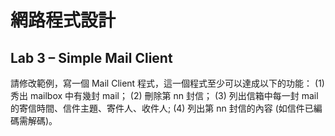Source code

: # 網路程式設計
## Lab 3 – Simple Mail Client

請修改範例，寫一個 Mail Client 程式，這一個程式至少可以達成以下的功能：
(1)   秀出 mailbox 中有幾封 mail；
(2)   刪除第 nn 封信；
(3)   列出信箱中每一封 mail 的寄信時間、信件主題、寄件人、收件人;
(4)   列出第 nn 封信的內容 (如信件已編碼需解碼)。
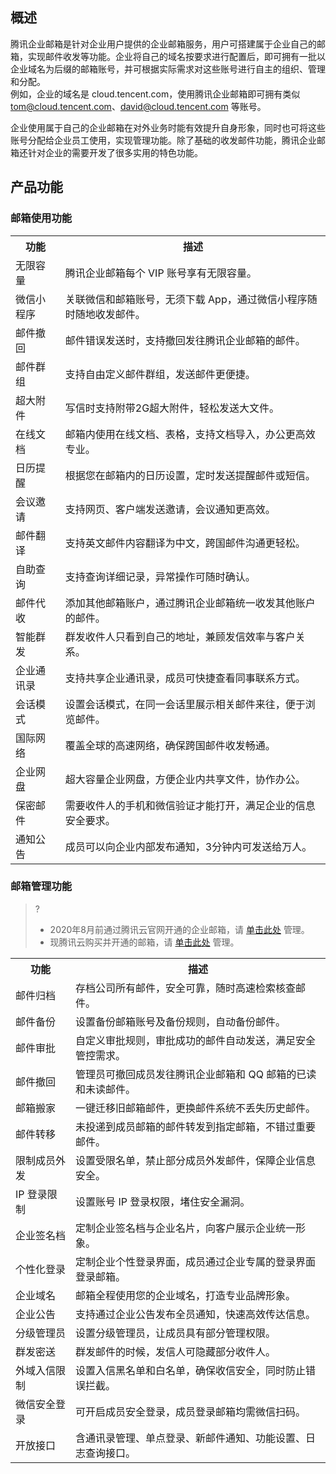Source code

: ## 概述

腾讯企业邮箱是针对企业用户提供的企业邮箱服务，用户可搭建属于企业自己的邮箱，实现邮件收发等功能。企业将自己的域名按要求进行配置后，即可拥有一批以企业域名为后缀的邮箱账号，并可根据实际需求对这些账号进行自主的组织、管理和分配。   
例如，企业的域名是 cloud.tencent.com，使用腾讯企业邮箱即可拥有类似 tom@cloud.tencent.com、david@cloud.tencent.com 等账号。


企业使用属于自己的企业邮箱在对外业务时能有效提升自身形象，同时也可将这些账号分配给企业员工使用，实现管理功能。除了基础的收发邮件功能，腾讯企业邮箱还针对企业的需要开发了很多实用的特色功能。

## 产品功能
### 邮箱使用功能
<table>
<tr>
<th>功能</th>
<th>描述</th>
</tr>
<tr>
<td>无限容量</td>
<td>腾讯企业邮箱每个 VIP 账号享有无限容量。</td>
</tr>
<tr>
<td>微信小程序</td>
<td>关联微信和邮箱账号，无须下载 App，通过微信小程序随时随地收发邮件。</td>
</tr>
<tr>
<td>邮件撤回</td>
<td>邮件错误发送时，支持撤回发往腾讯企业邮箱的邮件。</td>
</tr>
<tr>
<td>邮件群组</td>
<td>支持自由定义邮件群组，发送邮件更便捷。</td>
</tr>
<tr>
<td>超大附件</td>
<td>写信时支持附带2G超大附件，轻松发送大文件。</td>
</tr>
<tr>
<td>在线文档</td>
<td>邮箱内使用在线文档、表格，支持文档导入，办公更高效专业。</td>
</tr>
<tr>
<td>日历提醒</td>
<td>根据您在邮箱内的日历设置，定时发送提醒邮件或短信。</td>
</tr>
<tr>
<td>会议邀请</td>
<td>支持网页、客户端发送邀请，会议通知更高效。</td>
</tr>
<tr>
<td>邮件翻译</td>
<td>支持英文邮件内容翻译为中文，跨国邮件沟通更轻松。</td>
</tr>
<tr>
<td>自助查询</td>
<td>支持查询详细记录，异常操作可随时确认。</td>
</tr>
<tr>
<td>邮件代收</td>
<td>添加其他邮箱账户，通过腾讯企业邮箱统一收发其他账户的邮件。</td>
</tr>
<tr>
<td>智能群发</td>
<td>群发收件人只看到自己的地址，兼顾发信效率与客户关系。</td>
</tr>
<tr>
<td>企业通讯录</td>
<td>支持共享企业通讯录，成员可快捷查看同事联系方式。</td>
</tr>
<tr>
<td>会话模式</td>
<td>设置会话模式，在同一会话里展示相关邮件来往，便于浏览邮件。</td>
</tr>
<tr>
<td>国际网络</td>
<td>覆盖全球的高速网络，确保跨国邮件收发畅通。</td>
</tr>
<tr>
<td>企业网盘</td>
<td>超大容量企业网盘，方便企业内共享文件，协作办公。</td>
</tr>
<tr>
<td>保密邮件</td>
<td>需要收件人的手机和微信验证才能打开，满足企业的信息安全要求。</td>
</tr>
<tr>
<td>通知公告</td>
<td>成员可以向企业内部发布通知，3分钟内可发送给万人。</td>
</tr>
</table>


### 邮箱管理功能
>?
>- 2020年8月前通过腾讯云官网开通的企业邮箱，请 [单击此处](https://cloud.tencent.com/open/authorize?scope=login&app_id=100000857323&redirect_url=https%3a%2f%2fexmail.qq.com%2fcgi-bin%2flogin%3ffun%3dqcloudoauth) 管理。
>- 现腾讯云购买并开通的邮箱，请 [单击此处](https://exmail.qq.com/login) 管理。
>
<table>
<tr>
<th>功能</th>
<th>描述</th>
</tr>
<tr>
<td>邮件归档</td>
<td>存档公司所有邮件，安全可靠，随时高速检索核查邮件。</td>
</tr>
<tr>
<td>邮件备份</td>
<td>设置备份邮箱账号及备份规则，自动备份邮件。</td>
</tr>
<tr>
<td>邮件审批</td>
<td>自定义审批规则，审批成功的邮件自动发送，满足安全管控需求。</td>
</tr>
<tr>
<td>邮件撤回</td>
<td>管理员可撤回成员发往腾讯企业邮箱和 QQ 邮箱的已读和未读邮件。</td>
</tr>
<tr>
<td>邮箱搬家</td>
<td>一键迁移旧邮箱邮件，更换邮件系统不丢失历史邮件。</td>
</tr>
<tr>
<td>邮件转移</td>
<td>未投递到成员邮箱的邮件转发到指定邮箱，不错过重要邮件。</td>
</tr>
<tr>
<td>限制成员外发</td>
<td>设置受限名单，禁止部分成员外发邮件，保障企业信息安全。</td>
</tr>
<tr>
<td>IP 登录限制</td>
<td>设置账号 IP 登录权限，堵住安全漏洞。</td>
</tr>
<tr>
<td>企业签名档</td>
<td>定制企业签名档与企业名片，向客户展示企业统一形象。</td>
</tr>
<tr>
<td>个性化登录</td>
<td>定制企业个性登录界面，成员通过企业专属的登录界面登录邮箱。</td>
</tr>
<tr>
<td>企业域名</td>
<td>邮箱全程使用您的企业域名，打造专业品牌形象。</td>
</tr>
<tr>
<td>企业公告</td>
<td>支持通过企业公告发布全员通知，快速高效传达信息。</td>
</tr>
<tr>
<td>分级管理员</td>
<td>设置分级管理员，让成员具有部分管理权限。</td>
</tr>
<tr>
<td>群发密送</td>
<td>群发邮件的时候，发信人可隐藏部分收件人。</td>
</tr>
<tr>
<td>外域入信限制</td>
<td>设置入信黑名单和白名单，确保收信安全，同时防止错误拦截。</td>
</tr>
<tr>
<td>微信安全登录</td>
<td>可开启成员安全登录，成员登录邮箱均需微信扫码。</td>
</tr>
<tr>
<td>开放接口</td>
<td>含通讯录管理、单点登录、新邮件通知、功能设置、日志查询接口。</td>
</tr>
</table>
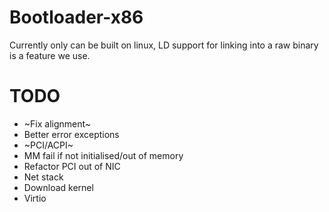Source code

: # Bootloader-x86

Currently only can be built on linux, LD support for linking into a raw binary is a feature we use.


# TODO
* ~Fix alignment~
* Better error exceptions
* ~PCI/ACPI~
* MM fail if not initialised/out of memory
* Refactor PCI out of NIC
* Net stack
* Download kernel
* Virtio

- _REQUEST_: Write out the lines above word for word, leaving out the pictures.

- _WRITTEN ANSWER_:
Source code

: # 網路程式設計
## Lab 3 – Simple Mail Client

請修改範例，寫一個 Mail Client 程式，這一個程式至少可以達成以下的功能：
(1)   秀出 mailbox 中有幾封 mail；
(2)   刪除第 nn 封信；
(3)   列出信箱中每一封 mail 的寄信時間、信件主題、寄件人、收件人;
(4)   列出第 nn 封信的內容 (如信件已編碼需解碼)。
Source code

: ## 概述

腾讯企业邮箱是针对企业用户提供的企业邮箱服务，用户可搭建属于企业自己的邮箱，实现邮件收发等功能。企业将自己的域名按要求进行配置后，即可拥有一批以企业域名为后缀的邮箱账号，并可根据实际需求对这些账号进行自主的组织、管理和分配。   
例如，企业的域名是 cloud.tencent.com，使用腾讯企业邮箱即可拥有类似 tom@cloud.tencent.com、david@cloud.tencent.com 等账号。


企业使用属于自己的企业邮箱在对外业务时能有效提升自身形象，同时也可将这些账号分配给企业员工使用，实现管理功能。除了基础的收发邮件功能，腾讯企业邮箱还针对企业的需要开发了很多实用的特色功能。

## 产品功能
### 邮箱使用功能
<table>
<tr>
<th>功能</th>
<th>描述</th>
</tr>
<tr>
<td>无限容量</td>
<td>腾讯企业邮箱每个 VIP 账号享有无限容量。</td>
</tr>
<tr>
<td>微信小程序</td>
<td>关联微信和邮箱账号，无须下载 App，通过微信小程序随时随地收发邮件。</td>
</tr>
<tr>
<td>邮件撤回</td>
<td>邮件错误发送时，支持撤回发往腾讯企业邮箱的邮件。</td>
</tr>
<tr>
<td>邮件群组</td>
<td>支持自由定义邮件群组，发送邮件更便捷。</td>
</tr>
<tr>
<td>超大附件</td>
<td>写信时支持附带2G超大附件，轻松发送大文件。</td>
</tr>
<tr>
<td>在线文档</td>
<td>邮箱内使用在线文档、表格，支持文档导入，办公更高效专业。</td>
</tr>
<tr>
<td>日历提醒</td>
<td>根据您在邮箱内的日历设置，定时发送提醒邮件或短信。</td>
</tr>
<tr>
<td>会议邀请</td>
<td>支持网页、客户端发送邀请，会议通知更高效。</td>
</tr>
<tr>
<td>邮件翻译</td>
<td>支持英文邮件内容翻译为中文，跨国邮件沟通更轻松。</td>
</tr>
<tr>
<td>自助查询</td>
<td>支持查询详细记录，异常操作可随时确认。</td>
</tr>
<tr>
<td>邮件代收</td>
<td>添加其他邮箱账户，通过腾讯企业邮箱统一收发其他账户的邮件。</td>
</tr>
<tr>
<td>智能群发</td>
<td>群发收件人只看到自己的地址，兼顾发信效率与客户关系。</td>
</tr>
<tr>
<td>企业通讯录</td>
<td>支持共享企业通讯录，成员可快捷查看同事联系方式。</td>
</tr>
<tr>
<td>会话模式</td>
<td>设置会话模式，在同一会话里展示相关邮件来往，便于浏览邮件。</td>
</tr>
<tr>
<td>国际网络</td>
<td>覆盖全球的高速网络，确保跨国邮件收发畅通。</td>
</tr>
<tr>
<td>企业网盘</td>
<td>超大容量企业网盘，方便企业内共享文件，协作办公。</td>
</tr>
<tr>
<td>保密邮件</td>
<td>需要收件人的手机和微信验证才能打开，满足企业的信息安全要求。</td>
</tr>
<tr>
<td>通知公告</td>
<td>成员可以向企业内部发布通知，3分钟内可发送给万人。</td>
</tr>
</table>


### 邮箱管理功能
>?
>- 2020年8月前通过腾讯云官网开通的企业邮箱，请 [单击此处](https://cloud.tencent.com/open/authorize?scope=login&app_id=100000857323&redirect_url=https%3a%2f%2fexmail.qq.com%2fcgi-bin%2flogin%3ffun%3dqcloudoauth) 管理。
>- 现腾讯云购买并开通的邮箱，请 [单击此处](https://exmail.qq.com/login) 管理。
>
<table>
<tr>
<th>功能</th>
<th>描述</th>
</tr>
<tr>
<td>邮件归档</td>
<td>存档公司所有邮件，安全可靠，随时高速检索核查邮件。</td>
</tr>
<tr>
<td>邮件备份</td>
<td>设置备份邮箱账号及备份规则，自动备份邮件。</td>
</tr>
<tr>
<td>邮件审批</td>
<td>自定义审批规则，审批成功的邮件自动发送，满足安全管控需求。</td>
</tr>
<tr>
<td>邮件撤回</td>
<td>管理员可撤回成员发往腾讯企业邮箱和 QQ 邮箱的已读和未读邮件。</td>
</tr>
<tr>
<td>邮箱搬家</td>
<td>一键迁移旧邮箱邮件，更换邮件系统不丢失历史邮件。</td>
</tr>
<tr>
<td>邮件转移</td>
<td>未投递到成员邮箱的邮件转发到指定邮箱，不错过重要邮件。</td>
</tr>
<tr>
<td>限制成员外发</td>
<td>设置受限名单，禁止部分成员外发邮件，保障企业信息安全。</td>
</tr>
<tr>
<td>IP 登录限制</td>
<td>设置账号 IP 登录权限，堵住安全漏洞。</td>
</tr>
<tr>
<td>企业签名档</td>
<td>定制企业签名档与企业名片，向客户展示企业统一形象。</td>
</tr>
<tr>
<td>个性化登录</td>
<td>定制企业个性登录界面，成员通过企业专属的登录界面登录邮箱。</td>
</tr>
<tr>
<td>企业域名</td>
<td>邮箱全程使用您的企业域名，打造专业品牌形象。</td>
</tr>
<tr>
<td>企业公告</td>
<td>支持通过企业公告发布全员通知，快速高效传达信息。</td>
</tr>
<tr>
<td>分级管理员</td>
<td>设置分级管理员，让成员具有部分管理权限。</td>
</tr>
<tr>
<td>群发密送</td>
<td>群发邮件的时候，发信人可隐藏部分收件人。</td>
</tr>
<tr>
<td>外域入信限制</td>
<td>设置入信黑名单和白名单，确保收信安全，同时防止错误拦截。</td>
</tr>
<tr>
<td>微信安全登录</td>
<td>可开启成员安全登录，成员登录邮箱均需微信扫码。</td>
</tr>
<tr>
<td>开放接口</td>
<td>含通讯录管理、单点登录、新邮件通知、功能设置、日志查询接口。</td>
</tr>
</table>
Source code

: # Bootloader-x86

Currently only can be built on linux, LD support for linking into a raw binary is a feature we use.


# TODO
* ~Fix alignment~
* Better error exceptions
* ~PCI/ACPI~
* MM fail if not initialised/out of memory
* Refactor PCI out of NIC
* Net stack
* Download kernel
* Virtio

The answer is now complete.